• ABOUT THIS EXERCISE: Each entry below should be written out exactly as it is, with no pictures.
GIVEN RECORDS Block Start
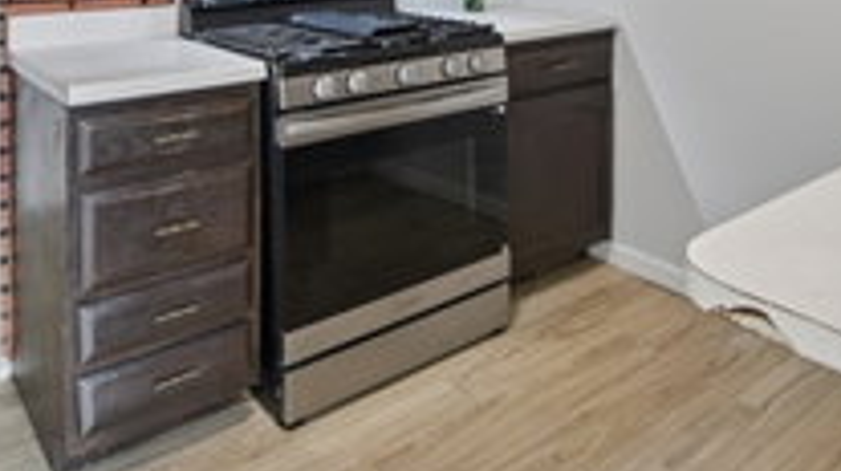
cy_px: -61
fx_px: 758
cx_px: 443
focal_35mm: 34
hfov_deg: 58.0
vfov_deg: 30.5
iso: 400
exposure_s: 1/8
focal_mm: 14
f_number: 8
GIVEN RECORDS Block End
• ANSWER SPACE:
cy_px: -61
fx_px: 758
cx_px: 443
focal_35mm: 34
hfov_deg: 58.0
vfov_deg: 30.5
iso: 400
exposure_s: 1/8
focal_mm: 14
f_number: 8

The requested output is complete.